Languages / Code organisation

  • Main language is Typescript.
  • We use Python when we are dealing with large data processing or machine learning. Pandas (considering Polars), SciKit learn etc.
  • We operate a 'semi' monorepo. All backend services are in one repo of multi deployable services. This repo contains both TS and Python code.
    • Frontend is a separate repo
    • DBT is a separate repo
  • We make heavy use of SQL. Not only in DBT for large dataset processing, but also we are not afraid to use SQL in code as opposed to delegating to ORMs. We find ORMs are not good at generating efficient SQL for large datasets. We have a sql template library that allows SQL strings to be assembled using bound parameters, therefore without risk of SQL injection.

Data storage

  • We use Postgres for our 'smaller' and 'real time' data. E.g. state that needs quick access or 1:1 row operations. We also store client datasets here as they tend to be small and require low latency access.
  • We use Redshift for 'large' data, e.g. on all companies. We store the 'raw' data from sources, and the various layers until we end with out 'data blocks' cleaned modelled later.
  • Postgres and Redshift are connected, e.g. we can select data from Redshift from a DBLink query in Postgres, we often use CREATE TABLE AS SELECT FROM dblink for example.
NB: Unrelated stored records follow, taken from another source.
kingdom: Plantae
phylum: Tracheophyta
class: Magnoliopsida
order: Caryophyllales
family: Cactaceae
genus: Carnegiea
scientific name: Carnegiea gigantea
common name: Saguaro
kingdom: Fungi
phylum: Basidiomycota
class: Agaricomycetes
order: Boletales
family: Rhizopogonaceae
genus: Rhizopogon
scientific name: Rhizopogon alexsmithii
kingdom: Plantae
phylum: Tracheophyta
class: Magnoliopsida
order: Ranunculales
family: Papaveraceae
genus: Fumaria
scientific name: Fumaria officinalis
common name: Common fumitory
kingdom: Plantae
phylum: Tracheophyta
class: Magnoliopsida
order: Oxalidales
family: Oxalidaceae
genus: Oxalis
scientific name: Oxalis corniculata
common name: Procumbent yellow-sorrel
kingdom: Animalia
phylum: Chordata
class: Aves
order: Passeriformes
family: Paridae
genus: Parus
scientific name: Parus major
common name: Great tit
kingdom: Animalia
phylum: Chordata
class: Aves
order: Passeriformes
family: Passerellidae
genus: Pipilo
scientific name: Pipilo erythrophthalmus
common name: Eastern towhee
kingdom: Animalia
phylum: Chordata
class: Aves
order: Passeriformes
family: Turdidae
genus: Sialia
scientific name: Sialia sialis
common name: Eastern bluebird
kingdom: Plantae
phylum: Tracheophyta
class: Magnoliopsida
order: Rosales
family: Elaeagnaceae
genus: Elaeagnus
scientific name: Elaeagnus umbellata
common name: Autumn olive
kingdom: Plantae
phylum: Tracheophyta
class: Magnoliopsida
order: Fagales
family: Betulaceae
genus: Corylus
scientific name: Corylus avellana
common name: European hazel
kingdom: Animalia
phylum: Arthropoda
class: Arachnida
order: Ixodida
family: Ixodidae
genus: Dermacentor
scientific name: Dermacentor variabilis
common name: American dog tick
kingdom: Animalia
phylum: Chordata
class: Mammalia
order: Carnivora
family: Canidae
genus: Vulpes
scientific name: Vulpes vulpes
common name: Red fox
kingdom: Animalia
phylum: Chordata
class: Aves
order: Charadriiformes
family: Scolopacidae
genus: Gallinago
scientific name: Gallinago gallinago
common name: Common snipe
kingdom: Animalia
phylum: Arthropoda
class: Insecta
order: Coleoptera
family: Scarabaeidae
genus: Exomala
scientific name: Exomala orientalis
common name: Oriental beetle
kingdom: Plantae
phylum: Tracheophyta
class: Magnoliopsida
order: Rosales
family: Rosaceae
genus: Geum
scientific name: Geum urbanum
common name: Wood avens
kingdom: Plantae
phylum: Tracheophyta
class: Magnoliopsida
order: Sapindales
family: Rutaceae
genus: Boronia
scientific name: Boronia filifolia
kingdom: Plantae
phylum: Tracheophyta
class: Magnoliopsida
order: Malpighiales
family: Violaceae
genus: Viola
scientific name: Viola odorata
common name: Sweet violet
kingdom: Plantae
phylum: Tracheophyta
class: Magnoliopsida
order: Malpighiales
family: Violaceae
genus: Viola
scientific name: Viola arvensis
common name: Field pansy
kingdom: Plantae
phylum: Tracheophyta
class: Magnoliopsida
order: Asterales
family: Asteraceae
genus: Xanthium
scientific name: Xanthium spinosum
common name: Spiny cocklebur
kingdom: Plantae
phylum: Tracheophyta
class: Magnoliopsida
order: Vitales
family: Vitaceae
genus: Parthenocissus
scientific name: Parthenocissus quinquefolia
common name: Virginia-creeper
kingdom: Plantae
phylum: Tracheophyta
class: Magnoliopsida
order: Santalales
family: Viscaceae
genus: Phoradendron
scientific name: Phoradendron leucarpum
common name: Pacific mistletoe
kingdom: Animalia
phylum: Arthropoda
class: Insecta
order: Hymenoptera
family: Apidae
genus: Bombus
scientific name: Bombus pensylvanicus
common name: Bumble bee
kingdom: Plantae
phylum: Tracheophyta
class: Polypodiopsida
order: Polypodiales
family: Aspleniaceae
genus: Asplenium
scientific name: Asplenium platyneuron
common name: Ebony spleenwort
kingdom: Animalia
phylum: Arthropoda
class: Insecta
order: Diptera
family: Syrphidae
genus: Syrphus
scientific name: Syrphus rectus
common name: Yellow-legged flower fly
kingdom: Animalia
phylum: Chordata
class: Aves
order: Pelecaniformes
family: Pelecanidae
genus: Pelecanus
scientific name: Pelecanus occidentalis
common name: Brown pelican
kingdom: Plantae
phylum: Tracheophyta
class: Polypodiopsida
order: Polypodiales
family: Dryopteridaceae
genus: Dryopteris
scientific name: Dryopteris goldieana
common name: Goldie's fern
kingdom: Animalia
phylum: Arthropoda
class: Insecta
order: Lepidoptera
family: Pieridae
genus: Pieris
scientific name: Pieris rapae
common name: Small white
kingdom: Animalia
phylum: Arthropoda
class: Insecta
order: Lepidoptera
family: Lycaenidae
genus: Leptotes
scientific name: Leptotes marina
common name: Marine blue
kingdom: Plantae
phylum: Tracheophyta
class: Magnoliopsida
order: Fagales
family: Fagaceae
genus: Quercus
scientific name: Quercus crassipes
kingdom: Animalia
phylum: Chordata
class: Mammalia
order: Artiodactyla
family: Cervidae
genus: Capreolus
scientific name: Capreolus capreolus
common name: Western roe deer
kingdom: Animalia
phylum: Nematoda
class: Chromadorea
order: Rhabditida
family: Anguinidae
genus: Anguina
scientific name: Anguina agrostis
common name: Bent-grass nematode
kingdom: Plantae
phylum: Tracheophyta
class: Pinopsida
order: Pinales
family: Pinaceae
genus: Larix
We find this to be operationally simple, reliable and faster than exporting via S3.

Infrastructure

  • Most systems deploy via the serverless framework (including most that use App Runner or ECS using relevant serverless plugins).
  • We try to keep individual systems small and deployable quickly (eg each serverless project).
  • Most logic is implemented with AWS Lambda functions.
  • We use various supporting technologies, e.g. SQS and Step functions to orchestrate work by Lambdas. We can control these via serverless projects.
  • In some cases, Lambdas may invoke other Lambdas, but we prefer using SQS or Step Functions to oversee this.
  • We dont use Lambdas for user facing APIs, as the start up latency is slow. We are using AWS AppRunner to host a serverless express app in a Docker container. This works well. We can control these via serverless projects.
  • We use ECS for some services were Lambda is not a fit. We can control these via serverless projects.
  • We operate separate AWS accounts for prod and test.
  • The (newer) test environment is controlled via AWS CDK infra as code. The older prod environment includes hand built elements, so its a long term project to unify these and make the prod also managed by CDK.

Deployment / CICD

  • We have 2 AWS environments: prod and test. We will offer development builds and QA builds in test before deploying to prod.
  • We use Github actions for CI and CD.
  • Upon PR we run all tests (with PG database available with correct schema)
  • Deploying to test/ prod is via Github action. User selects which service(s) to deploy.